In 1970, Baker Oil Tools acquired Lynes, Inc., which produced liner hangers and other completion equipment. In 1978, Baker Oil Tools introduced the Bakerline casing liner hanger. In 1985, the FlexLock Liner Hanger was introduced, extending the performance range and functionality of liner hanger systems. In 1987, the Brown liner hanger technology was merged into Baker Oil Tools. In 1992, Baker Oil Tools introduced the ZXP Liner Top Packer, with expandable metal seals, which set the stage for development of expandable screens, casing systems and liner hangers. In 1994, Baker Oil Tools introduced multilateral completion systems, which enabled operators to install completion tools and perform selective intervention work in multiple horizontal sections from a common main borehole.
In 1971, the company acquired Milchem, a provider of drilling fluids, for approximately $20 million in stock. In 1931, Max B. Miller devised a drilling mud using a white clay as a weighting material. To market the new mud, he formed The Milwhite Company in Texas. In the mid-1930s, the company mined barites in conjunction with the Magnet Cove Barium Corporation. After a hiatus during World War II, the company resumed grinding operations using barite from a mine in Missouri and conducted mud sales through independent distributors. After 1956, Milwhite Mud Sales Company built its own sales network. In 1963, the company acquired Aquaness, and in 1964 the combination became Milchem.
In 1972, the company acquired Exploration Logging Company, a leader in mud logging. EXLOG was founded in 1952 in Sacramento, California by Vern C. Jones, and had 800 employees.
In November 1975, the company acquired Reed Tool Company of Houston in a $120 million stock transaction.
In 1976, it became Baker International Corporation with almost all of its operations headquartered in Houston.
In 1985, Baker International acquired the drilling fluids division of Newpark Resources and merged it with Milchem's mud division to form Milpark.

Merger to form Baker Hughes (1987)

As a result of the 1980s oil glut, in 1987, Baker International merged with Hughes Tool Company in a $728 million stock transaction to form Baker Hughes Incorporated.

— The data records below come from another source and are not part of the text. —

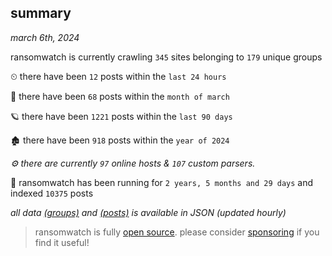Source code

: 
## summary
_march 6th, 2024_

ransomwatch is currently crawling `345` sites belonging to `179` unique groups

⏲ there have been `12` posts within the `last 24 hours`

🦈 there have been `68` posts within the `month of march`

🪐 there have been `1221` posts within the `last 90 days`

🏚 there have been `918` posts within the `year of 2024`

_⚙️ there are currently `97` online hosts & `107` custom parsers._

🦕 ransomwatch has been running for `2 years, 5 months and 29 days` and indexed `10375` posts

_all data  [(groups)](http://ransomwhat.telemetry.ltd/groups) and [(posts)](http://ransomwhat.telemetry.ltd/posts) is available in JSON (updated hourly)_

> ransomwatch is fully [open source](https://github.com/joshhighet/ransomwatch#ransomwatch--). please consider [sponsoring](https://github.com/sponsors/joshhighet) if you find it useful!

The merger required Baker to enter into a consent decree to divest Reed Tool Company, Reed's facility in Singapore, and its Baker Lift division. Hughes attempted to terminate the agreement after Baker entered into the consent decree; however, Baker sued Hughes for $1 billion and Hughes shareholders voted overwhelmingly to complete the transaction.

Violation of Foreign Corrupt Practices Act (2001–2003)

In April 2007, the company pleaded guilty in U.S. federal court to violations of the Foreign Corrupt Practices Act and agreed to pay $44.1 million in fines and penalties for making $4.1 million in "commission" payments between 2001 and 2003 that allegedly resulted in an oil-services contract in the Karachaganak Field in Kazakhstan.

Largest vessel in Gulf of Mexico (2001)

In 2001, the company introduced the largest fracking proppants vessel for deepwater work in the Gulf of Mexico. It was named after founder Howard R. Hughes Sr.

Threat of strike action (2012)

On June 11, 2012, during the annual period of negotiations between trade unions, including SAFE, the Norwegian union for energy workers, and their employer counterparts in Norway, 114 Baker Hughes employees were called to a strike action, which would have affected over a dozen installations. On June 18, 2012, the strike was called off after the parties agreed to a new collective agreement.

Emissions

In January 2019, Baker Hughes pledged to reduce carbon dioxide equivalent emissions by 50% by 2030, and 100% by 2050 from a 2012 baseline.
In June 2021, Baker Hughes signed a memorandum of understanding with Borg CO2 to develop carbon capture, liquefaction, and transportation technologies on a waste-to-energy plant in Sarpsborg.